A exigência política de maior participação do negro na mídia e nas passarelas de moda vão implicar em conflitos morais criados com as representações pelas quais o corpo e a sexualidade negra serão expostos no espetáculo do consumo.

Adriana Bombom em recente ensaio no Paparazzo

Na moda e na publicidade o corpo é artificializado por ser deslocado de seus contextos reais para se tornar apenas imagem, o corpo é transformado em suporte de uma mensagem de consumo, quando não é o próprio objeto a ser consumido como imagem.

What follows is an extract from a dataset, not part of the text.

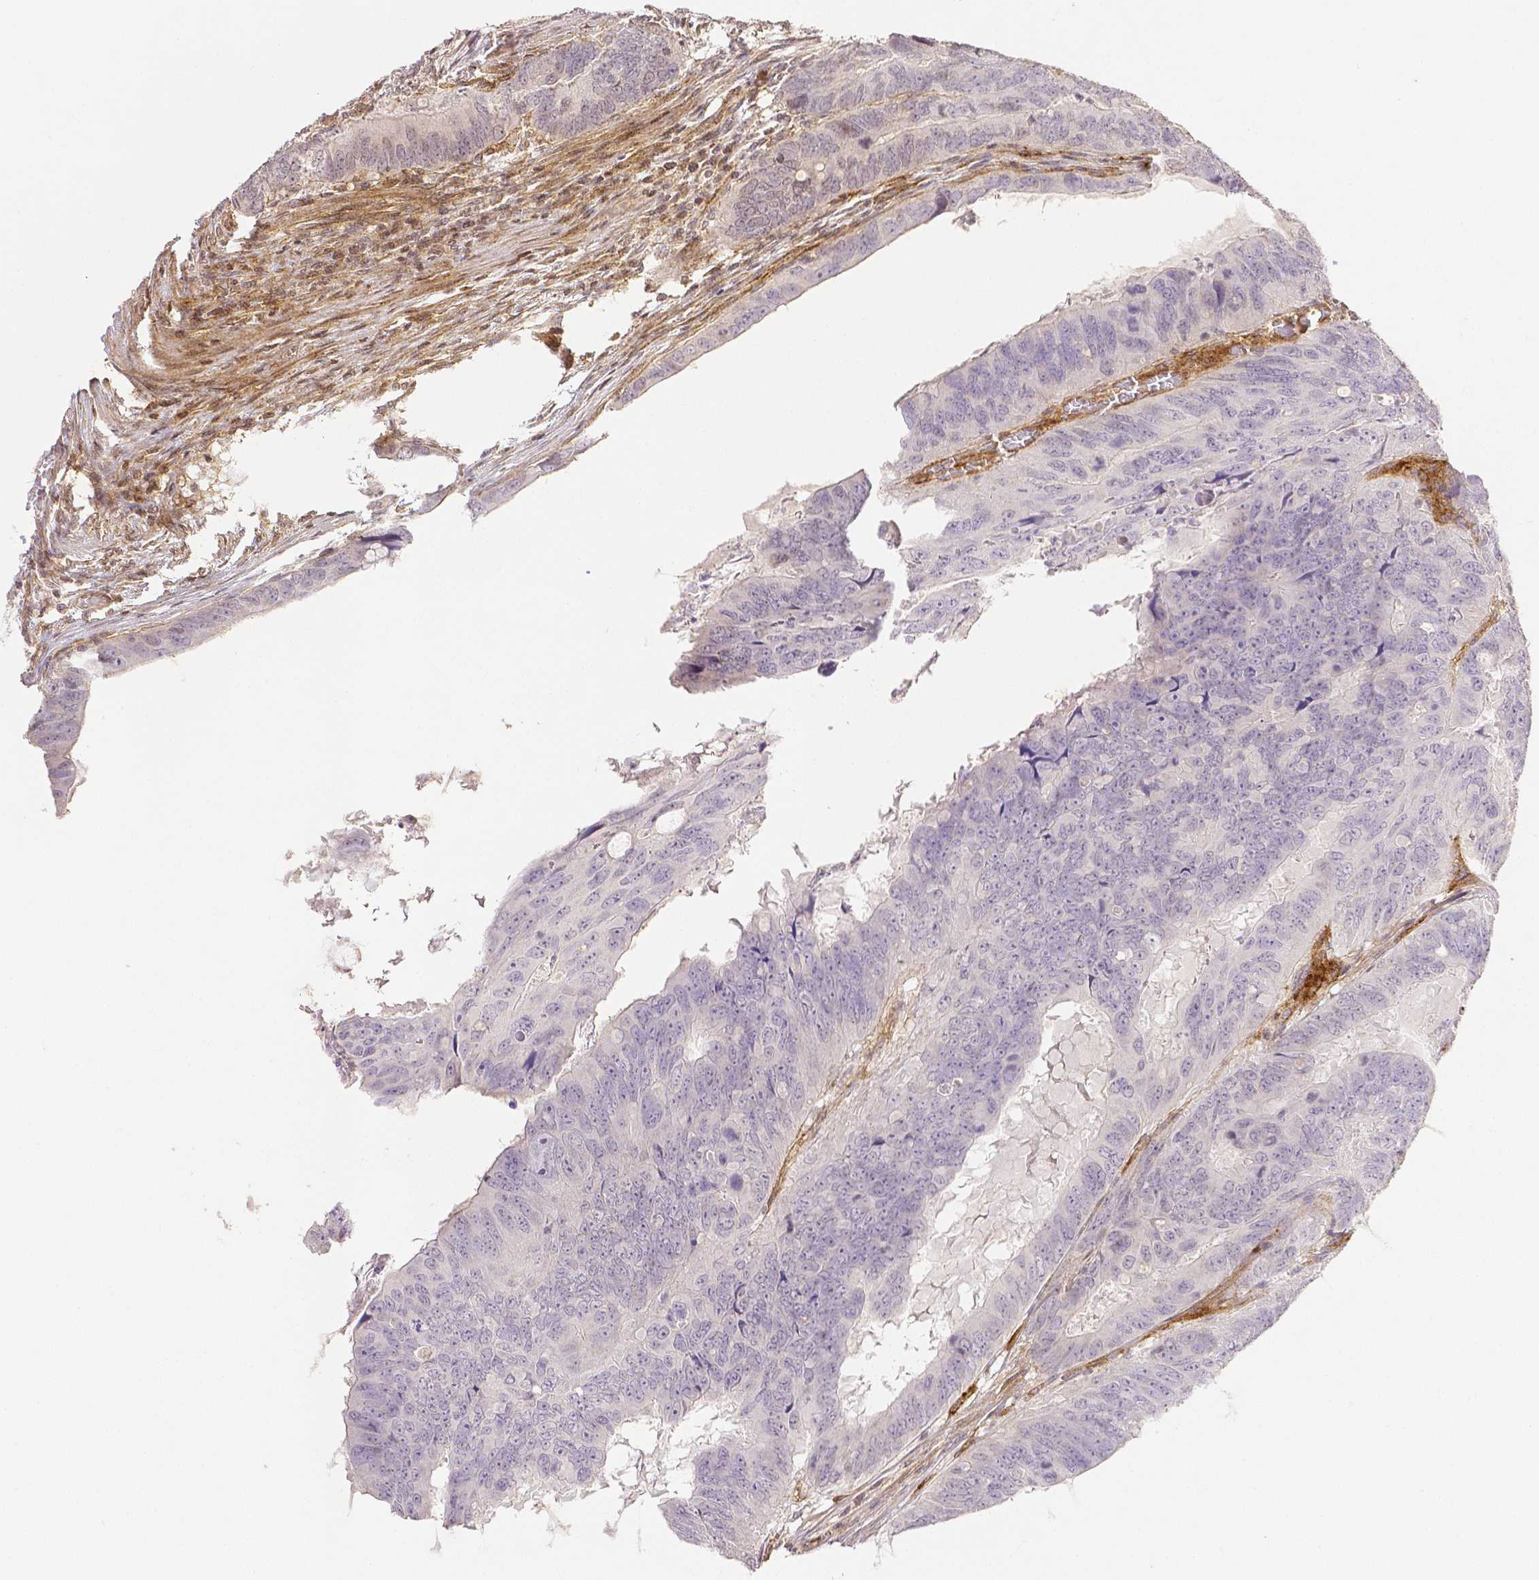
{"staining": {"intensity": "negative", "quantity": "none", "location": "none"}, "tissue": "colorectal cancer", "cell_type": "Tumor cells", "image_type": "cancer", "snomed": [{"axis": "morphology", "description": "Adenocarcinoma, NOS"}, {"axis": "topography", "description": "Colon"}], "caption": "There is no significant staining in tumor cells of colorectal cancer (adenocarcinoma). (Stains: DAB immunohistochemistry with hematoxylin counter stain, Microscopy: brightfield microscopy at high magnification).", "gene": "THY1", "patient": {"sex": "male", "age": 79}}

Por um lado estamos "acostumados" com a profusão de corpos brancos ou embranquecidos nus e semi-nus oferecidos ao consumo, por outro, a exigência de mais visibilidade com maior acesso ao mercado profissional de modelos e artistas negros e negras se apresentará também como uma nova fronteira moral.

A interdição do corpo negro segregado em espaços convencionalizados - trabalhos subalternos e alguns tipos de esportes e de entretenimento - carrega não só a negação de seu acesso democrático ao espaço público representando pelo mercado de trabalho como também de restrição às interações sociais. 


A imagem do negro se torna estereotipada pela super-exposição de determinadas representações se comparadas a sub-representação em outros espaços convencionais da vida social.

O desafio que decorre da exigência de maior visibilidade social, além do aspecto moral implica também o controle sobre o corpo como mercadoria-imagem exercida pelo agente junto ao mercado.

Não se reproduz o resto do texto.